When the mother is Rh negative and the father is positive:

  1. Rh titer or indirect Coombs' test (ICT) should be done on maternal serum at 20, 24 and 28 weeks.
  2. If ICT is negative at 28 weeks then one dose of anti-D immunoglobulin (300 μg) is given prophylactically to all D-negative women at about 28 weeks, and a second dose is given after delivery if the infant is D-positive.
  3. If the ICT is positive or Rh titer is above the cutoff, then amniocentesis should be done.
  4. Amniotic fluid evaluation: When fetal blood cells undergo hemolysis, breakdown pigments, mostly bilirubin, are present in the supernatant of amniotic fluid. The amount of amniotic fluid bilirubin correlates roughly with the degree of hemolysis and thus indirectly predicts the severity of the fetal anemia.
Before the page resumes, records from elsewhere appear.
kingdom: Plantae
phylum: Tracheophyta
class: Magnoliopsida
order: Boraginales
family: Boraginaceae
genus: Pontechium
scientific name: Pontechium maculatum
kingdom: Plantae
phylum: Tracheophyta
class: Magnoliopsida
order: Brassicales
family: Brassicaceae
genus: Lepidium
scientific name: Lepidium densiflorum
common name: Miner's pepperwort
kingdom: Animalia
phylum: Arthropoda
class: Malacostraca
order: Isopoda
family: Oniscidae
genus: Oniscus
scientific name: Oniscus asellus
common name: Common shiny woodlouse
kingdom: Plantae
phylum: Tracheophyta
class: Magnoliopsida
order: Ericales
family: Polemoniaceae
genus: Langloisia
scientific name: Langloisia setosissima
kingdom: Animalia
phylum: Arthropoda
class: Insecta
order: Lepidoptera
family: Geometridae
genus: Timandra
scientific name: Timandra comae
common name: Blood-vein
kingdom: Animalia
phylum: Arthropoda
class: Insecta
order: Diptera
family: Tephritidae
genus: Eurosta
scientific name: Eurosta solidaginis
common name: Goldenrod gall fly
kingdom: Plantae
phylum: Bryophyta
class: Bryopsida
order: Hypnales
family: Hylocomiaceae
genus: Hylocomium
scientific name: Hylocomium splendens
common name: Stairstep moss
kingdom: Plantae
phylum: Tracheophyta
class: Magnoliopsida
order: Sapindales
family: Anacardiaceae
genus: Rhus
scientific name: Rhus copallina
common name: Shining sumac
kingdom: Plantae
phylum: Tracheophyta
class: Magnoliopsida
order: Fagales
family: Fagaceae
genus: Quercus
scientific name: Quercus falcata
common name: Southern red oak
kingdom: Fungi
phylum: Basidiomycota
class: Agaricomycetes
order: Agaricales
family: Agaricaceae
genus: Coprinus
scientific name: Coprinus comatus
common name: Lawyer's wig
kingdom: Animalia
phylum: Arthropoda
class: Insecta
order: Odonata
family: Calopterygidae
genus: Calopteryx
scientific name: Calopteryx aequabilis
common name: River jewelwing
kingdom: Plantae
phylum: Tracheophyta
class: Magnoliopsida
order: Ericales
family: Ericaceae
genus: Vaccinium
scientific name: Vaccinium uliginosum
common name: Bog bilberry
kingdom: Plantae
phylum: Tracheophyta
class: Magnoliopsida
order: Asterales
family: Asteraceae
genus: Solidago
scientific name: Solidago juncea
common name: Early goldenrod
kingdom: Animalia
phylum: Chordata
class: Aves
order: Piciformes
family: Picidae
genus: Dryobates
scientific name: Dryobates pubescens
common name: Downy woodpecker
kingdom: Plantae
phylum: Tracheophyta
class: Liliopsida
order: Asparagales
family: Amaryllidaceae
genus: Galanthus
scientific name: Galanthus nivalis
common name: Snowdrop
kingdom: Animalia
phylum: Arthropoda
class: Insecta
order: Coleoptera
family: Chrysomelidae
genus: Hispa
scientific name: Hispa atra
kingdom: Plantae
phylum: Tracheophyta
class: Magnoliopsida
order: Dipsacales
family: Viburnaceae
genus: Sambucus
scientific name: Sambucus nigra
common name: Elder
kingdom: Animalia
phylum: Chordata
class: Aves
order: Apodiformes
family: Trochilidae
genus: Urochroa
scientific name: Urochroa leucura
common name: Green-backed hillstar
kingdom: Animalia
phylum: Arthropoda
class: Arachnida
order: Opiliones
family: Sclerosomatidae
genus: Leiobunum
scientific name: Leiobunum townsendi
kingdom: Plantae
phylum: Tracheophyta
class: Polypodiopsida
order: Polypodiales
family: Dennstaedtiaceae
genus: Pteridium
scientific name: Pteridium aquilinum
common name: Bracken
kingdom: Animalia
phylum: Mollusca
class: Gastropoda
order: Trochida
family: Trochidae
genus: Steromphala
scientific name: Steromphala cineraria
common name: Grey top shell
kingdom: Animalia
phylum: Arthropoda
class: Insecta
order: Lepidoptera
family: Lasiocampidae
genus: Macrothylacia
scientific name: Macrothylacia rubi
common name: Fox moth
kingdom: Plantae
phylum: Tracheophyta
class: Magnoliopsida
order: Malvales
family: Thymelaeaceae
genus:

Because the amniotic fluid bilirubin level is low compared with serum levels, the concentration is measured by a continuously recording spectrophotometer and is demonstrable as a change in absorbance at 450 nm, referred to as AOD450, and the value is plotted on Liley's graph.

Results fall into one of the 3 Zones of Liley curve




Zone 1 (i.e. fetus is mildly affected)

• Repeat amniocentesis at 4 weeks and delivery at term 38-40 weeks

Zone 2 (i.e. fetus is moderately affected) In the lower zone 2-anticipated Hb level is 11-13.9 mg/dl, in the upper zone 2 it is 8-10.9g/dl

• Repeat amniocentesis at 1-2 weeks

Zone 3 (i.e. fetus is severely affected) anticipated Hb = < 8 g/dl

• Intrauterine transfusion if preterm or delivery at 34 weeks if fetus is salvageable

  1. Optical density values in zone 1 indicate a fetus that will have only mild disease. Amniocentesis should be repeated in 3-4 weeks.
  2. In zone 2, the fetus is at moderate risk. In low zone 2, the expected fetal hemoglobin concentration is between 11.0 and 13.9 g/dl, whereas in upper zone 2, the anticipated hemoglobin level ranges from 8.0 to 10.9 g/dl.
  3. Amniocentesis should be repeated after 1 week.
  4. Values in zone 3 indicate a severely affected fetus with a hemoglobin level of less than 8.0 g/dl, and, without therapy, death is predicted within 7-10 days value in zone 3 demands immediate fetal red blood cell transfusion (intra-uterine transfusion) or delivery.